• Exercise details:
Write out all the data again, exactly as it stands.

::: Material to process :::

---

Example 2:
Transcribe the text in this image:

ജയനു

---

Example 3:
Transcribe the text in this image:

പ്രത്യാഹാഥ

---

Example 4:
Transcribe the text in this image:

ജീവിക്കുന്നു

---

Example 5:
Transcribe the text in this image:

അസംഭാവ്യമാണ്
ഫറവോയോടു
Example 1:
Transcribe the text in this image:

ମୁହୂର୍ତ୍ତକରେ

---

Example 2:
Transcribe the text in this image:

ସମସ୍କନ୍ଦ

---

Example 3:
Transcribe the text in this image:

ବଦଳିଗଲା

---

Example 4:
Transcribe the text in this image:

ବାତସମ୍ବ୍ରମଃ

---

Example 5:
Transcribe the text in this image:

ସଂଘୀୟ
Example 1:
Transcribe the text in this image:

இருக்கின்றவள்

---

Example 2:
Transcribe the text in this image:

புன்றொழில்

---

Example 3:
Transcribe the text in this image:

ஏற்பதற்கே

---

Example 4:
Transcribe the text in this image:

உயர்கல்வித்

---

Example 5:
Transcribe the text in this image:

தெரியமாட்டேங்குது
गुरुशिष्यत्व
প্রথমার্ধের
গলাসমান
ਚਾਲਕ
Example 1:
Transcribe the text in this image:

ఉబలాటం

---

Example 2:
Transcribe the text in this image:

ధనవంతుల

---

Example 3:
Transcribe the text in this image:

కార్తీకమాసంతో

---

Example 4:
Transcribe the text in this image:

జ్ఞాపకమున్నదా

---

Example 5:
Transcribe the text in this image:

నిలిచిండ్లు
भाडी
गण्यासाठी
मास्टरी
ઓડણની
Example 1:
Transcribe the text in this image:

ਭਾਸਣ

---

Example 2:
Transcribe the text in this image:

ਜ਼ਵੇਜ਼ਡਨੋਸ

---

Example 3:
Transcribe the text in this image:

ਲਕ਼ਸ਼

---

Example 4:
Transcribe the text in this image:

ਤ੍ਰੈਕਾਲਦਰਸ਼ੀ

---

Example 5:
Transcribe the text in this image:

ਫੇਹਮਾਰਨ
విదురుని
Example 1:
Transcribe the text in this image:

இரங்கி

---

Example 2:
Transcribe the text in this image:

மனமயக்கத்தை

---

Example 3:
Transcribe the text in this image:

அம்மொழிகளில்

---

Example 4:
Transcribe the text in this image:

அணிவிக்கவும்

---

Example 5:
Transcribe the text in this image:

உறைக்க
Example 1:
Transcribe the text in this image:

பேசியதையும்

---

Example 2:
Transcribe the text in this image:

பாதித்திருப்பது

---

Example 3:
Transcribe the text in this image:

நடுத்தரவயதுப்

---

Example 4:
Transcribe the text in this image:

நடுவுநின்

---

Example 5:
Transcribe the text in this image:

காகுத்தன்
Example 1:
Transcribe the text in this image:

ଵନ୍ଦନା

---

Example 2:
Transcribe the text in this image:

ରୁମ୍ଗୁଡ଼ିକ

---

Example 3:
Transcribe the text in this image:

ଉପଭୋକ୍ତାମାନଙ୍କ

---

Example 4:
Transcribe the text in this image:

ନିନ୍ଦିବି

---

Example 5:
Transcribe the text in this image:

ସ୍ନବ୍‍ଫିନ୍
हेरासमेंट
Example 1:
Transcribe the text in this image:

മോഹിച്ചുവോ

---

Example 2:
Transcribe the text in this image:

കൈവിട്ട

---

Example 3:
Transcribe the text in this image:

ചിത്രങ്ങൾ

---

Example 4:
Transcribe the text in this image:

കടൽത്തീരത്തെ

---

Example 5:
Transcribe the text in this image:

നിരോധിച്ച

:::

• Written answer:
---

Example 2:
Transcribe the text in this image:

ജയനു

---

Example 3:
Transcribe the text in this image:

പ്രത്യാഹാഥ

---

Example 4:
Transcribe the text in this image:

ജീവിക്കുന്നു

---

Example 5:
Transcribe the text in this image:

അസംഭാവ്യമാണ്
ഫറവോയോടു
Example 1:
Transcribe the text in this image:

ମୁହୂର୍ତ୍ତକରେ

---

Example 2:
Transcribe the text in this image:

ସମସ୍କନ୍ଦ

---

Example 3:
Transcribe the text in this image:

ବଦଳିଗଲା

---

Example 4:
Transcribe the text in this image:

ବାତସମ୍ବ୍ରମଃ

---

Example 5:
Transcribe the text in this image:

ସଂଘୀୟ
Example 1:
Transcribe the text in this image:

இருக்கின்றவள்

---

Example 2:
Transcribe the text in this image:

புன்றொழில்

---

Example 3:
Transcribe the text in this image:

ஏற்பதற்கே

---

Example 4:
Transcribe the text in this image:

உயர்கல்வித்

---

Example 5:
Transcribe the text in this image:

தெரியமாட்டேங்குது
गुरुशिष्यत्व
প্রথমার্ধের
গলাসমান
ਚਾਲਕ
Example 1:
Transcribe the text in this image:

ఉబలాటం

---

Example 2:
Transcribe the text in this image:

ధనవంతుల

---

Example 3:
Transcribe the text in this image:

కార్తీకమాసంతో

---

Example 4:
Transcribe the text in this image:

జ్ఞాపకమున్నదా

---

Example 5:
Transcribe the text in this image:

నిలిచిండ్లు
भाडी
गण्यासाठी
मास्टरी
ઓડણની
Example 1:
Transcribe the text in this image:

ਭਾਸਣ

---

Example 2:
Transcribe the text in this image:

ਜ਼ਵੇਜ਼ਡਨੋਸ

---

Example 3:
Transcribe the text in this image:

ਲਕ਼ਸ਼

---

Example 4:
Transcribe the text in this image:

ਤ੍ਰੈਕਾਲਦਰਸ਼ੀ

---

Example 5:
Transcribe the text in this image:

ਫੇਹਮਾਰਨ
విదురుని
Example 1:
Transcribe the text in this image:

இரங்கி

---

Example 2:
Transcribe the text in this image:

மனமயக்கத்தை

---

Example 3:
Transcribe the text in this image:

அம்மொழிகளில்

---

Example 4:
Transcribe the text in this image:

அணிவிக்கவும்

---

Example 5:
Transcribe the text in this image:

உறைக்க
Example 1:
Transcribe the text in this image:

பேசியதையும்

---

Example 2:
Transcribe the text in this image:

பாதித்திருப்பது

---

Example 3:
Transcribe the text in this image:

நடுத்தரவயதுப்

---

Example 4:
Transcribe the text in this image:

நடுவுநின்

---

Example 5:
Transcribe the text in this image:

காகுத்தன்
Example 1:
Transcribe the text in this image:

ଵନ୍ଦନା

---

Example 2:
Transcribe the text in this image:

ରୁମ୍ଗୁଡ଼ିକ

---

Example 3:
Transcribe the text in this image:

ଉପଭୋକ୍ତାମାନଙ୍କ

---

Example 4:
Transcribe the text in this image:

ନିନ୍ଦିବି

---

Example 5:
Transcribe the text in this image:

ସ୍ନବ୍‍ଫିନ୍
हेरासमेंट
Example 1:
Transcribe the text in this image:

മോഹിച്ചുവോ

---

Example 2:
Transcribe the text in this image:

കൈവിട്ട

---

Example 3:
Transcribe the text in this image:

ചിത്രങ്ങൾ

---

Example 4:
Transcribe the text in this image:

കടൽത്തീരത്തെ

---

Example 5:
Transcribe the text in this image:

നിരോധിച്ച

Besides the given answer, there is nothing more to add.